Ze liepen de afdeling op en er draaiden een paar mensen om bij het geluid.
'Ha, daar ben je,' zei een blonde jongen opgelucht. Ze bekeek hem aandachtig en bedacht dat alle mannen bij de familie Roberts er goed uitzagen.
'Ze vraagt naar je,' zei de jongen tegen Levi. Die draaide zich vervolgens naar haar en ze knikte hem toe.
'Ga maar,' mompelde ze. Hij snelde door de kamerdeur en liet haar achter in de gang. Ze voelde hoe de blik van de jongen naast haar over haar heen ging. Het meisje met de rode haren naast hem staarde alleen maar naar de deur.

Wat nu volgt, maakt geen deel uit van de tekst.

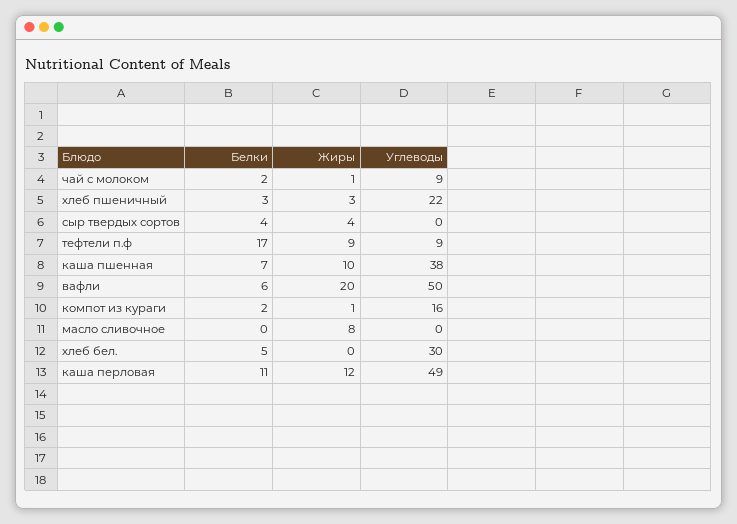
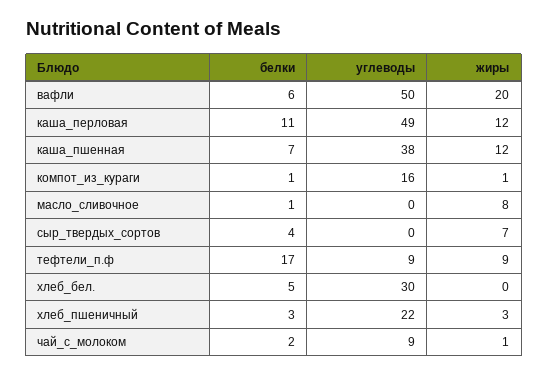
Жиры, сыр твердых сортов: 4 -> 7
Жиры, каша пшенная: 10 -> 12
Белки, компот из кураги: 2 -> 1
Белки, масло сливочное: 0 -> 1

'Dus jij bent Ernie's Bai?' zei hij opeens.

Ze keek de jongen vragend aan en zag dat het meisje met de rode haren zich naar hem omdraaide.
'Hoezo ben ik de letter van een kleuterpop? En eentje die niet eens in zijn naam zit?'

De jongen was niet helemaal goed.
Hij begon te lachen na haar opmerking. 'Ernie,' zei hij, terwijl hij naar de deur van de ziekenhuiskamer knikte, 'is mijn bijnaam voor mijn irritante broertje. Zijn tweelingzus noem ik Bert. En Bai is geen letter, het is haar naam.' Dit keer wees hij naar het meisje naast hem.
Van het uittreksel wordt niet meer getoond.